Why are Russians, known as the "fighting nation", so fond of ballet?

"Fighting people" love ballet

Why is ballet so important in Russia?

While ballet lost popularity in Europe and the United States in the late twentieth century, it has survived in Russia, partly because exporting world-class talent gives Russians great satisfaction. Diaghilev's successor to the Ballets Russes toured the world, spreading the gospel of ballet. (For a fond reminder of this period, see Dan Geller and Dayna Goldfine's 2005 documentary Ballets Russes.) Young Russians saw ballet as the fastest route to national and international glory, and the state strongly supported the development of promising dancers. Ballet schools around the world now claim they teach the Russian tradition, and Western trainees wonder how their Russian counterparts crook the unlikely poses.

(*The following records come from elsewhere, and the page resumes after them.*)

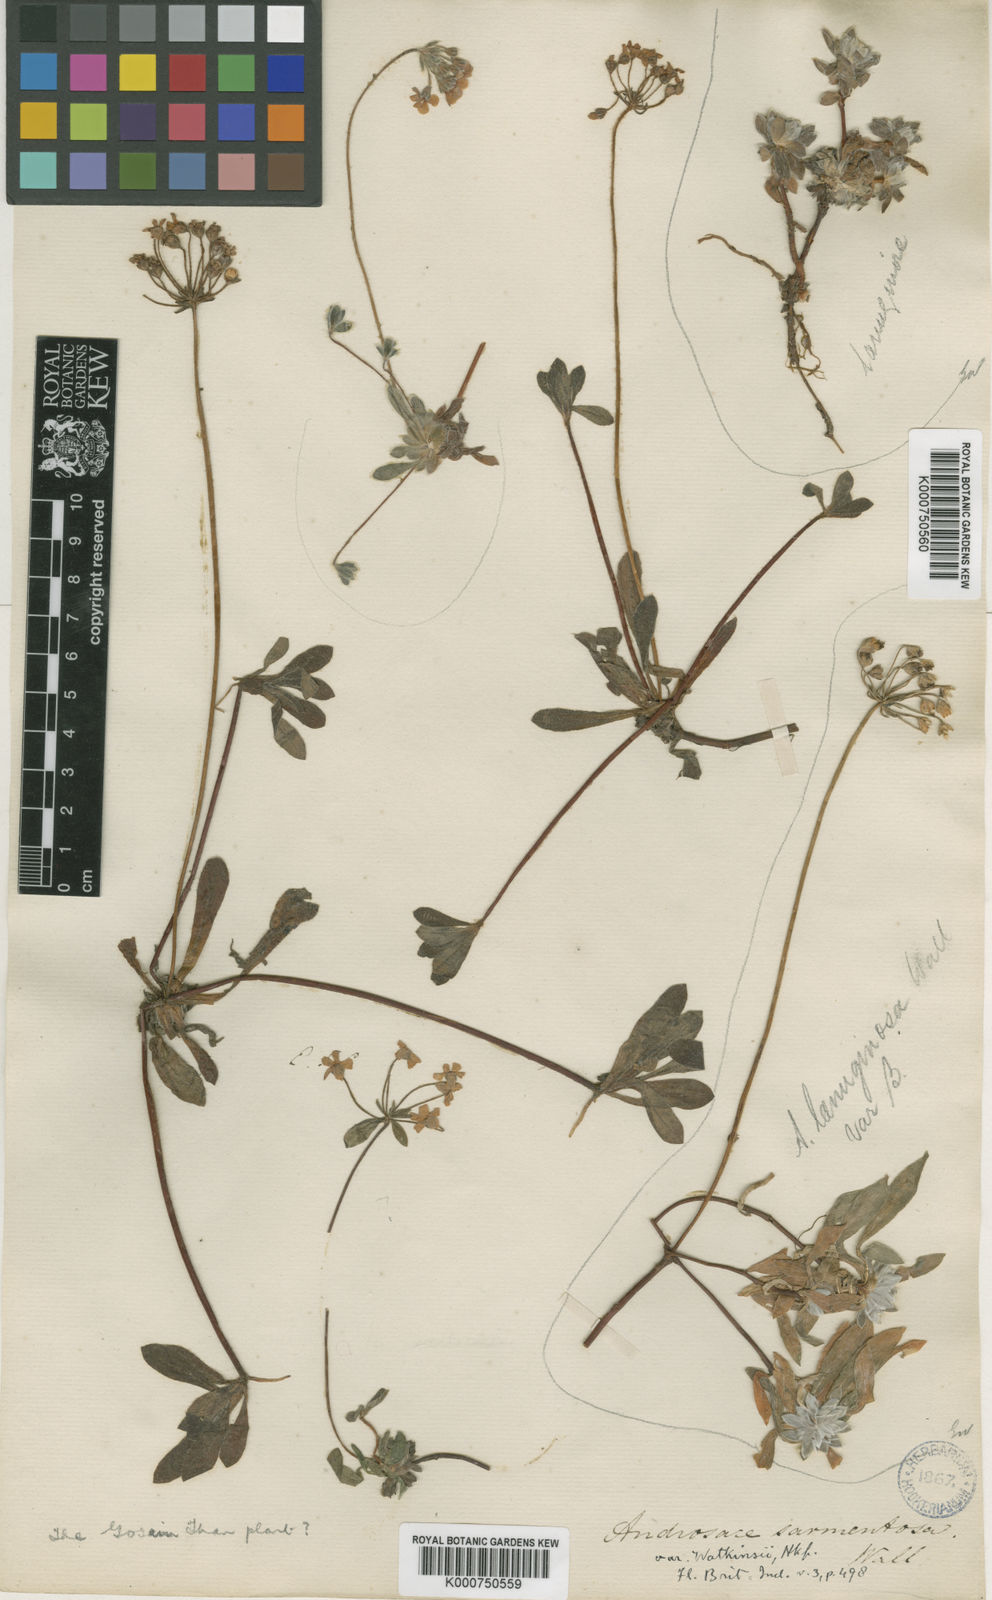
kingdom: Plantae
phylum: Tracheophyta
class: Magnoliopsida
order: Ericales
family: Primulaceae
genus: Androsace
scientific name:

Russia's uniquely Russian style of ballet may also account for its longstanding popularity. Some critics have noted - and others have harshly criticized - the focus of Russian companies on showing the individual dancer's outstanding physical strengths, sometimes at the expense of subtlety and artistic expression. Russian audiences demand this kind of performance, and they will cheer loudly and praise outstanding technique during performances. The emphasis on individual glory is more reminiscent of Hollywood's star-making system than of the purely artistic pursuits that may help to glorify ballet in modern Russia.

Russia's approach to conquering the ballet world was a bit unusual: Russia's top leaders decided to make ballet a Russian art form, shifting the country's culture to their will through centralized planning and shrewd use of resources. Catherine the Great also made a point of organizing prestigious schools and building theatrical palaces. (Officially Catherine made the Ballets Russes the most important ballet company in Russia.) The Russian tsars used their wealth to attract foreign talent to St. Petersburg, especially after the French Revolution initiated the artistic process in Paris. Most notably, French dancer and choreographer Charles-Louis? Charles-Louis Didelot emigrated to Russia after he couldn't get by in London, and in England the ballet had no strong state support. In Russia, foreign and local talents developed Russian ballet. They freed ballet from its association with theater-the oldest national ballet company in the world is the Ballet du Grand Théatre de Paris, founded in the seventeenth century-to focus on the beauty of movement rather than the structure of narrative. In the early twentieth century, Russian modernists such as Sergei? Sergei Diaghilev, objected to the conformist, stereotypical style of choreography that made ballet a series of technical exercises.